Troubleshooting Failed Jobs

Steps for troubleshooting incomplete jobs running on your cluster.

Describes how to locate and troubleshoot jobs that have failed to complete.

The following procedure uses examples from a Spark engine to explain how to further investigate and troubleshoot the root cause of an uncompleted job

  1. Verify that you are logged in to the Workload XM web UI.
    1. In the URL field of a supported web browser, enter the Workload XM URL that you were given by your system administrator and press Enter.
    2. When the Workload XM Log in page opens, enter your Workload XM user name and password access credentials.
    3. Click Log in.
  2. In the Clusters page do one of the following:
    • In the Search field, enter the name of the cluster whose workloads you want to analyze.
    • From the Cluster Name column, locate and click on the name of the cluster whose workloads you want to analyze.
  3. From the time-range list in the Cluster Summary page, select a time period that meets your requirements.
  4. In the Usage Analysis chart widget, notice which engine's are displaying Failed jobs and then from the Trend widget, select the tab of an engine whose failed jobs you wish to analyze and then click its Total Jobs value.
    The engine's Jobs page opens.
  5. From the Health Check list, select Failed to Finish, which filters the list to display a list of jobs that did not complete.
  6. To view more details about why a job failed to complete, from the Job column select a job's name. The job's page opens displaying information about the job you selected and where the failure happened.

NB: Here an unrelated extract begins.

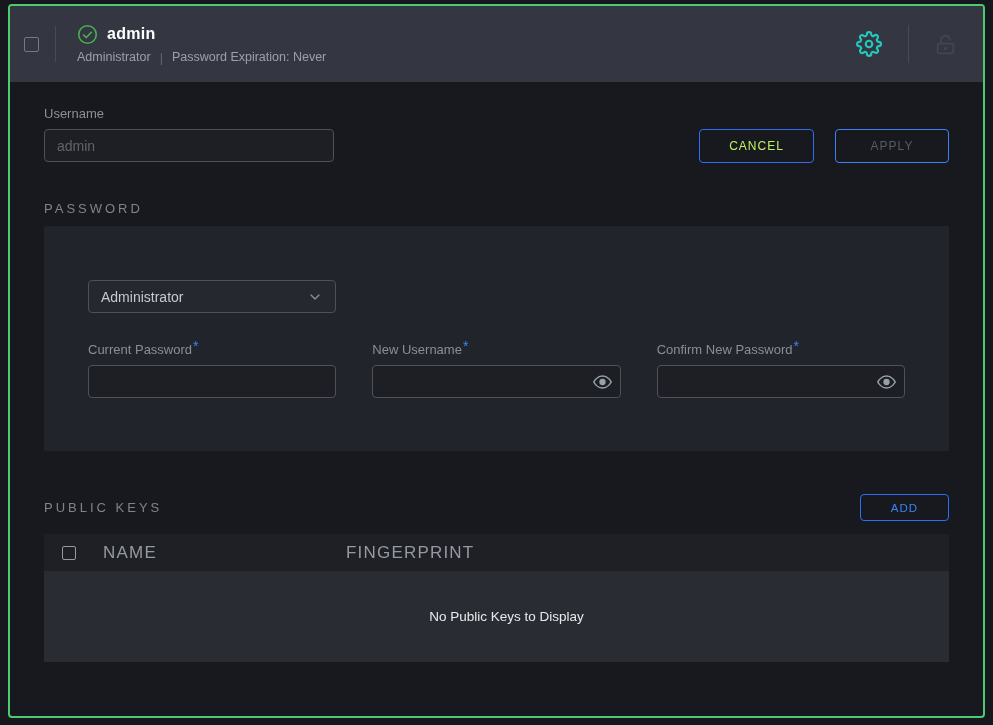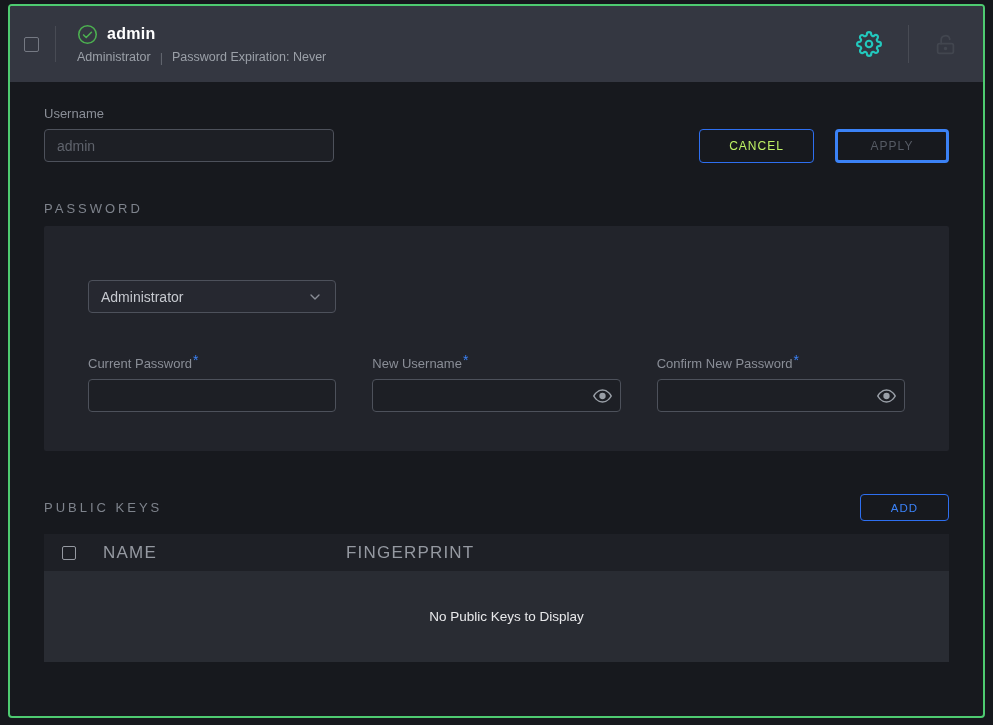"APPLY" .btn-apply { border: 3px solid #3b82f6 -> 1px solid #3b82f6 }
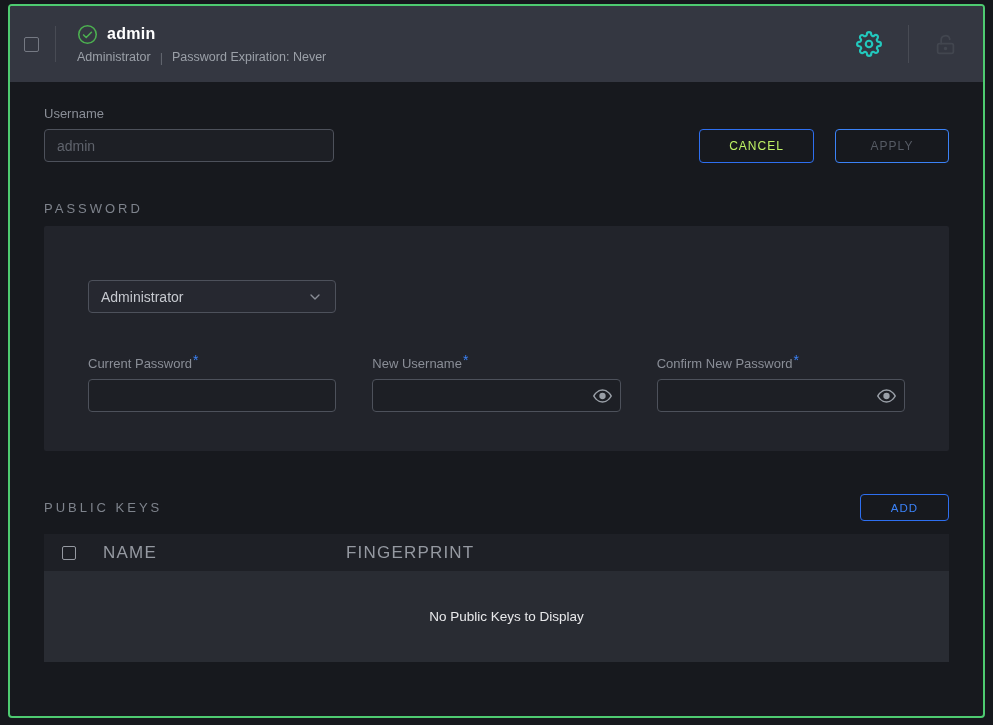"Current Password*" .pw-row { margin-top: 41px -> 27px }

  7. From the Failures section, in the Diagnostic Information column, click More.
    The Diagnostic Information dialog box opens, which describes more details about why the job aborted. In the following example's case, the job was aborted whilst writing rows due to an out of bounds java exception:

  8. Click Close, to close the dialog box.
  9. To display more information about the stage where the job failed, in this case the Stage-2 process, in the Failing from column, click the stage's link. Or select the Execution Details tab and then click the failed stage's link.
    In the following example's Summary panel, it shows that Task 0 was attempted 4 times:

  10. To display more information about all the failed attempts, in the Summary panel, click the Failed task value.
    In the following example, the job aborted when Task 0 was writing rows. To understand more about what triggered the SparkException error message and to further troubleshoot the root cause, you can open the associated log file by clicking Full error log.